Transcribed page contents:
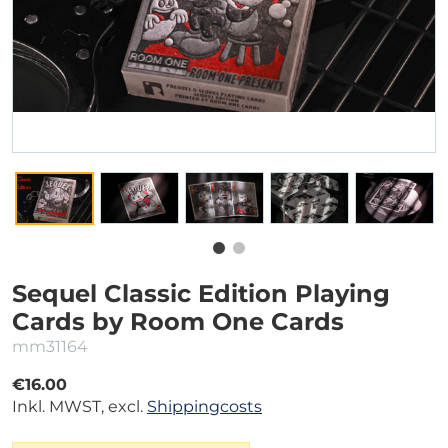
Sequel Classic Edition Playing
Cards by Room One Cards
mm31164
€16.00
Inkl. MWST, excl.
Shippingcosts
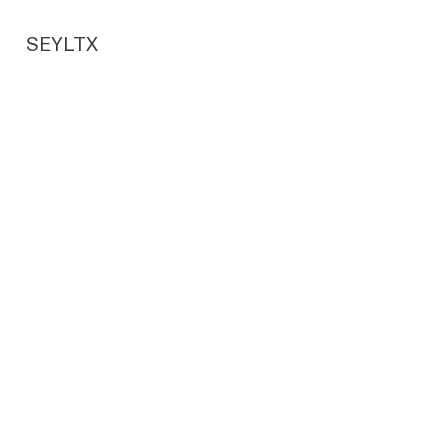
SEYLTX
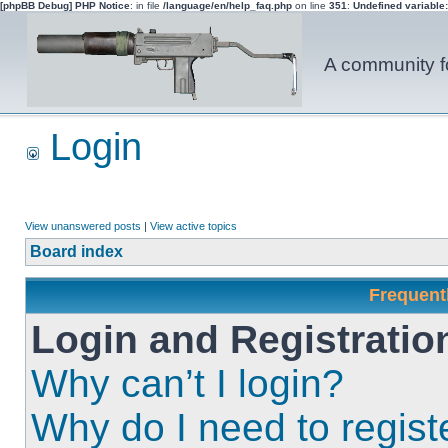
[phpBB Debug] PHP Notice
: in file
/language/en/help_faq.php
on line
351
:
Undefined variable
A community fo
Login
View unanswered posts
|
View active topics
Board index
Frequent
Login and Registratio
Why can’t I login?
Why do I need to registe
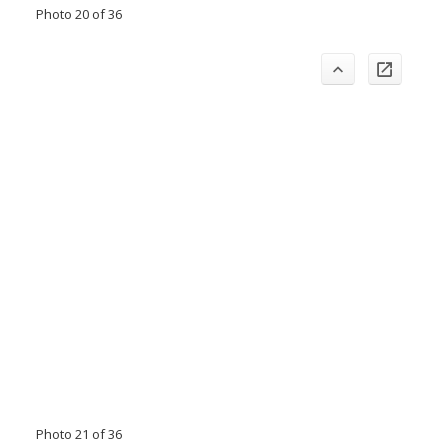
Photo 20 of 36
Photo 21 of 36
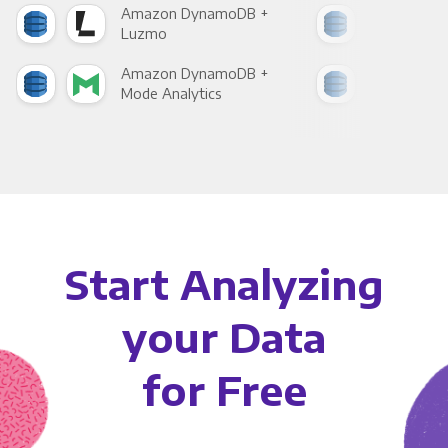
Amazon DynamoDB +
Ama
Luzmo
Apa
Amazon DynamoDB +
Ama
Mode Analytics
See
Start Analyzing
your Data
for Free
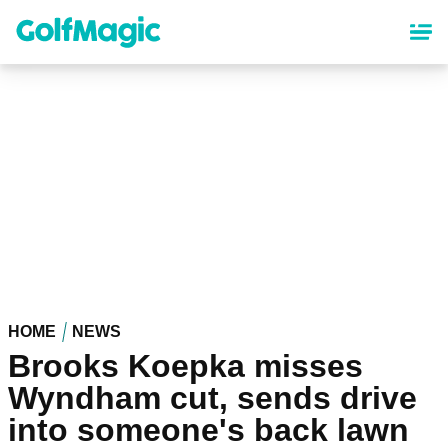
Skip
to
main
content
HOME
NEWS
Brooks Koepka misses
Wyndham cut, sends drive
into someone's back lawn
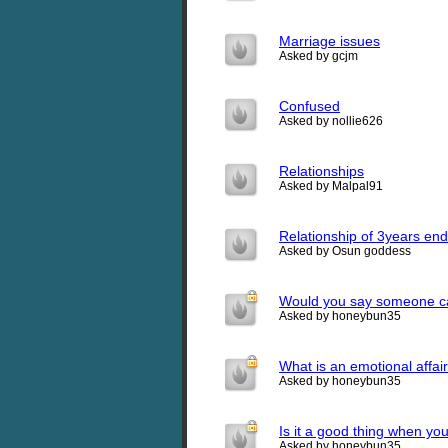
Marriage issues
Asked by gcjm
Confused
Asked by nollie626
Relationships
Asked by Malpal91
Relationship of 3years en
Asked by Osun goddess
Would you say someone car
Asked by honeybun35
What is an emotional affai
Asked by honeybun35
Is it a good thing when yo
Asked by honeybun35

[What to produce] Line by line, write out the entries exactly, and leave the pictures out.

[Solution]
Sequel Classic Edition Playing
Cards by Room One Cards
mm31164
€16.00
Inkl. MWST, excl.
Shippingcosts
SEYLTX
[phpBB Debug] PHP Notice
: in file
/language/en/help_faq.php
on line
351
:
Undefined variable
A community fo
Login
View unanswered posts
|
View active topics
Board index
Frequent
Login and Registratio
Why can’t I login?
Why do I need to registe
Photo 20 of 36
Photo 21 of 36
Amazon DynamoDB +
Ama
Luzmo
Apa
Amazon DynamoDB +
Ama
Mode Analytics
See
Start Analyzing
your Data
for Free
Skip
to
main
content
HOME
NEWS
Brooks Koepka misses
Wyndham cut, sends drive
into someone's back lawn
Marriage issues
Asked by gcjm
Confused
Asked by nollie626
Relationships
Asked by Malpal91
Relationship of 3years en
Asked by Osun goddess
Would you say someone car
Asked by honeybun35
What is an emotional affai
Asked by honeybun35
Is it a good thing when yo
Asked by honeybun35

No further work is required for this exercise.